3+ years of hands-on experience with AWS services (EC2, Lambda, S3, RDS, VPC, IAM, CloudFormation, etc.).
Proven experience building and deploying serverless applications (AWS Lambda, API Gateway, Step Functions).
Strong understanding of multi-region architecture and disaster recovery patterns.
Experience designing and implementing CI/CD pipelines (GitHub Actions, GitLab CI, Jenkins, or similar).
Demonstrated experience setting up observability and monitoring solutions.
Experience managing or mentoring development teams.
Strong understanding of networking, security, and cloud best practices.
Excellent problem-solving skills and ability to debug complex distributed systems.
Preferred Qualifications
Experience with the Serverless Framework (serverless.com).

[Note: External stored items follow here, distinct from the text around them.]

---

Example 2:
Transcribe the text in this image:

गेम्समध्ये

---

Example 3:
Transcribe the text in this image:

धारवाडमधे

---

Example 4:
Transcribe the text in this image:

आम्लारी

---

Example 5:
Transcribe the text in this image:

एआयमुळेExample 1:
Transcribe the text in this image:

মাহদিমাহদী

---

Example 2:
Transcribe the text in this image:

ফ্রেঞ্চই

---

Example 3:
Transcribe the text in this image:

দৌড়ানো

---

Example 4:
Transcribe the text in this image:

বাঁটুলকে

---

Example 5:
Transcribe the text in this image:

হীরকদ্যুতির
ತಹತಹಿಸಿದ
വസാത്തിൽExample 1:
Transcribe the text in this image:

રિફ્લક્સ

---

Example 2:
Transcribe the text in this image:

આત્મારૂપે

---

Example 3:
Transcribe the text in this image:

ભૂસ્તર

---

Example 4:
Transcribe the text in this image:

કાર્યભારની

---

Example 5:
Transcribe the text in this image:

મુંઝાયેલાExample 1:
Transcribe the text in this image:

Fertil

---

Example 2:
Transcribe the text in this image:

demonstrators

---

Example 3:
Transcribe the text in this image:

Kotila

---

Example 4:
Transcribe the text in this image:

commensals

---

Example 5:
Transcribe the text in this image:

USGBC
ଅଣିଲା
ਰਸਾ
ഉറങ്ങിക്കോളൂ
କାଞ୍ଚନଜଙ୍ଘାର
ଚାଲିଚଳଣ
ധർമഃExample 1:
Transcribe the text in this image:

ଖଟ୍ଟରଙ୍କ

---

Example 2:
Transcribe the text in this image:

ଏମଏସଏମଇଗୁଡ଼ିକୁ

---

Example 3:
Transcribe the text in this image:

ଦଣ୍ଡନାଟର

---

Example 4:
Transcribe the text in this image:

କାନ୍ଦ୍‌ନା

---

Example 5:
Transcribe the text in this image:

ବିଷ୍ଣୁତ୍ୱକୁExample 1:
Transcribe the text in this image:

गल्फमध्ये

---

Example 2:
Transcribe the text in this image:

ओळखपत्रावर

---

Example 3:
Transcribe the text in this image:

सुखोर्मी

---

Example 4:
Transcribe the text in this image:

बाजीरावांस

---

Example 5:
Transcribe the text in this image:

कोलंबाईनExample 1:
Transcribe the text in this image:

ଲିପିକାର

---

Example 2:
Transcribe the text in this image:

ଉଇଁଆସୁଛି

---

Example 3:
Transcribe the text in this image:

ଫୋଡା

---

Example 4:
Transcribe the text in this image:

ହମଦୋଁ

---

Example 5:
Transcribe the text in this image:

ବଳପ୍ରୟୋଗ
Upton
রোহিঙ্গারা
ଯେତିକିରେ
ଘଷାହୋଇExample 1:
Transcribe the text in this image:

AWS certifications (Solutions Architect, DevOps Engineer, or similar).
Experience with Infrastructure as Code tools (Terraform, AWS CDK, CloudFormation).
Knowledge of containerization and orchestration (Docker, ECS, Kubernetes).
Experience with observability platforms (DataDog, New Relic, Grafana, Prometheus).
Familiarity with event-driven architectures and message queuing systems (SQS, SNS, EventBridge).
Experience with testing frameworks and test automation.
Background in Agile/Scrum methodologies.
Strong communication skills and experience working with cross-functional teams.